ESTRATTO DEL DOCUMENTO:

━━━━━━

Un’analisi tra ironia e cambiamento, dove l’amore è ancora influenzato da Tinder e dalle differenze di età
Anche in epoca woke, il mito del toy boy resiste. Pare che, nel luogo comune, la 50enne in parasimpaticotonia vada a rifugiarsi in luoghi anagraficamente lontani e rassicuranti, almeno sotto il profilo sessuale.
Bridget è sempre Bridget: non mostra più le terga in diretta tv, calandosi dal palo dei pompieri, non usa lo spago blu in cucina, ma l’impronta goffa e disperante della ricerca sentimentale persiste.
Come ha dichiarato il regista Michael Morris, “il concetto di romanticismo non è cambiato così tanto dai tempi di Jane Austen. Oggi dobbiamo affrontare il ghosting, i messaggi di Tinder, ma in fondo l’essenza resta la stessa”.

━━━━━━

MATERIALE FORNITO:
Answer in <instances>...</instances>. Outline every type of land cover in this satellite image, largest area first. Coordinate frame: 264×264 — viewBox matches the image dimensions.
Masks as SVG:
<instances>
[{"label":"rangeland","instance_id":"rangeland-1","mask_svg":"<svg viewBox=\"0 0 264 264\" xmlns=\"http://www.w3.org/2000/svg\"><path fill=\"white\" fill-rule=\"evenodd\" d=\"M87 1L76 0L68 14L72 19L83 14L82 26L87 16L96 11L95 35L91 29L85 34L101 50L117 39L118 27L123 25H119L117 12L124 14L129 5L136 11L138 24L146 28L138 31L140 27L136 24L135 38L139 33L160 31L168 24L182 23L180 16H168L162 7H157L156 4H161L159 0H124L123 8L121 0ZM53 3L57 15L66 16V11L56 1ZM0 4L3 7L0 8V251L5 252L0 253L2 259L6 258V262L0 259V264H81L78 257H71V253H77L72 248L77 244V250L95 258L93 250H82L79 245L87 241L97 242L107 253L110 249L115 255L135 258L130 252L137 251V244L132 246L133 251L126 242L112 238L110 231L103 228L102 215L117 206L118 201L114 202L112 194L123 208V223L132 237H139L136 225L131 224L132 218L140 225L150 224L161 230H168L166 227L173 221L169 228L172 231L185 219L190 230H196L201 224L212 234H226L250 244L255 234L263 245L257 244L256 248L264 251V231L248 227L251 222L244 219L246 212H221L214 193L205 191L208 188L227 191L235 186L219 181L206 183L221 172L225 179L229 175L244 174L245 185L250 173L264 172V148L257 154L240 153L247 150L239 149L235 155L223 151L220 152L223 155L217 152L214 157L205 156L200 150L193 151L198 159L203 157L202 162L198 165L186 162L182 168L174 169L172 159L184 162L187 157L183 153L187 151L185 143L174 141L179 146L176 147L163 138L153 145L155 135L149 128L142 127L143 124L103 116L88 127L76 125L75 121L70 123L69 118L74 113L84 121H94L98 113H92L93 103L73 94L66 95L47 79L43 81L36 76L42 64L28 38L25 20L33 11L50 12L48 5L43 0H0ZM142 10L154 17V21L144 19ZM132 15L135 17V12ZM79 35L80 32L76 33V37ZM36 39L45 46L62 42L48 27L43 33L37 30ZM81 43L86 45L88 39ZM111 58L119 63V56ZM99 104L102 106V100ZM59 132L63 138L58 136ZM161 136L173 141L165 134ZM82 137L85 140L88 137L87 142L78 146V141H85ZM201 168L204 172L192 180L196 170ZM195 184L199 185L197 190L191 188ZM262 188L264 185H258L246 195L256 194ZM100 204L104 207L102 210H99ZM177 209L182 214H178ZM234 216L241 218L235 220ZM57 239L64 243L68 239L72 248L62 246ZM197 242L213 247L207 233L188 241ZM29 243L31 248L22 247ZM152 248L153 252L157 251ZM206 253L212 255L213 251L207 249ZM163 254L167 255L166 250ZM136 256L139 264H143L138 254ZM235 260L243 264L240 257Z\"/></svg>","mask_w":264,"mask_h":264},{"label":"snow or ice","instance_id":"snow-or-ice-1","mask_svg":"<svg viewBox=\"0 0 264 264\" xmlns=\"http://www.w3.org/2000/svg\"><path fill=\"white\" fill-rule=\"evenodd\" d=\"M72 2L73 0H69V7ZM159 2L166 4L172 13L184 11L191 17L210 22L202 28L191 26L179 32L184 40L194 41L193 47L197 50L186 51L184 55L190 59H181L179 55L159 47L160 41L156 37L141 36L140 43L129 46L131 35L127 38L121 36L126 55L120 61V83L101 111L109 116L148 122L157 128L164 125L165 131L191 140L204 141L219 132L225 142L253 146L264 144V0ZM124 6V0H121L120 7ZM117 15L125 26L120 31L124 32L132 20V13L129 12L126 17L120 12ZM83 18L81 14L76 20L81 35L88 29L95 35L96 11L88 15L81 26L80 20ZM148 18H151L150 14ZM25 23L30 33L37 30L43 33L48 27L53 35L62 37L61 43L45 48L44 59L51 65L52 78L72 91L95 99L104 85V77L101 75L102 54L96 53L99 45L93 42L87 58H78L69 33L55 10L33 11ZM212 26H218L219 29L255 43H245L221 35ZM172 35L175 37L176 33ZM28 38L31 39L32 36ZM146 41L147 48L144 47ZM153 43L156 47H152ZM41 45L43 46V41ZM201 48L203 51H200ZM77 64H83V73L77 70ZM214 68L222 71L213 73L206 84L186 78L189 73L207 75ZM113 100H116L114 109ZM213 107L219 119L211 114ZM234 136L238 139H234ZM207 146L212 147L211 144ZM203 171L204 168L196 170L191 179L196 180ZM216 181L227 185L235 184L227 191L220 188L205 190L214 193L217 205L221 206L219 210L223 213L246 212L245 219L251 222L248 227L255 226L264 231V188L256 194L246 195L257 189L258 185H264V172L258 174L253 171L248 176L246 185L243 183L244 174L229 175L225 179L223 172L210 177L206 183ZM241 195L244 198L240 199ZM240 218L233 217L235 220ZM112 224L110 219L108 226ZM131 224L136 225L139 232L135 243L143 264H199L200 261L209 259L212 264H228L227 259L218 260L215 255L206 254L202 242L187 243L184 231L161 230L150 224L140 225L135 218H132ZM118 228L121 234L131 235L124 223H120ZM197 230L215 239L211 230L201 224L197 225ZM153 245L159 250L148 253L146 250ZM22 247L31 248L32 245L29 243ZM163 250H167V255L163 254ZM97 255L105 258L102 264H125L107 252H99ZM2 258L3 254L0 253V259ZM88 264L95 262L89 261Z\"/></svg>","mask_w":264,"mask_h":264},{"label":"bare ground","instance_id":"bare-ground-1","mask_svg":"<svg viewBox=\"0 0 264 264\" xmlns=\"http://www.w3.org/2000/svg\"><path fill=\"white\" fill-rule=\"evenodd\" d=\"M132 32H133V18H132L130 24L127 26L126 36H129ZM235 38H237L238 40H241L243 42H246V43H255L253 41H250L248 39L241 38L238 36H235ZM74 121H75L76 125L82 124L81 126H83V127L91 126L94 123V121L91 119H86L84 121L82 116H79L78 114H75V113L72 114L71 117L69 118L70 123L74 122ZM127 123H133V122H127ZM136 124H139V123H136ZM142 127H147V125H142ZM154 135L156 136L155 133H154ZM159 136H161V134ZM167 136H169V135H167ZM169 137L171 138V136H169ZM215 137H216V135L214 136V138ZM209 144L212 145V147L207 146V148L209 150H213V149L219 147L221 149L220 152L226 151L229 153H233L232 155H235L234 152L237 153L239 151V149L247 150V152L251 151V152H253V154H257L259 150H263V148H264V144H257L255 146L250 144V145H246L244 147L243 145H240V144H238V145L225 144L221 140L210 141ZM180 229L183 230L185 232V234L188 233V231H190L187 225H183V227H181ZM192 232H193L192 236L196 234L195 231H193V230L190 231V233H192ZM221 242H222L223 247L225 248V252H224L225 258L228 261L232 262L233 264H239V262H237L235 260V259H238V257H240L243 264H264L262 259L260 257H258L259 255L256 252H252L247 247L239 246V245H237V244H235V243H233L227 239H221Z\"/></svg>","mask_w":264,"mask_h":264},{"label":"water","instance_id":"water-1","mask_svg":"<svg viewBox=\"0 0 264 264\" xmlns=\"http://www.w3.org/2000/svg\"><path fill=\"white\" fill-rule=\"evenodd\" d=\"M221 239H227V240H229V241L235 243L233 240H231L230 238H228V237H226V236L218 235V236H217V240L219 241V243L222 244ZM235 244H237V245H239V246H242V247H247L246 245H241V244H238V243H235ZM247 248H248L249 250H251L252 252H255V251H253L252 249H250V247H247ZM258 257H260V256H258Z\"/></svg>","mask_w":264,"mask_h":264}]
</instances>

━━━━━━

SCOPO DEL COMPITO:
Estrai per intero il testo dell'estratto, senza modificarne nemmeno una parola. Le righe non hanno alcun legame con l'estratto.

RISULTATO DELL'ESERCIZIO:
Un’analisi tra ironia e cambiamento, dove l’amore è ancora influenzato da Tinder e dalle differenze di età
Anche in epoca woke, il mito del toy boy resiste. Pare che, nel luogo comune, la 50enne in parasimpaticotonia vada a rifugiarsi in luoghi anagraficamente lontani e rassicuranti, almeno sotto il profilo sessuale.
Bridget è sempre Bridget: non mostra più le terga in diretta tv, calandosi dal palo dei pompieri, non usa lo spago blu in cucina, ma l’impronta goffa e disperante della ricerca sentimentale persiste.
Come ha dichiarato il regista Michael Morris, “il concetto di romanticismo non è cambiato così tanto dai tempi di Jane Austen. Oggi dobbiamo affrontare il ghosting, i messaggi di Tinder, ma in fondo l’essenza resta la stessa”.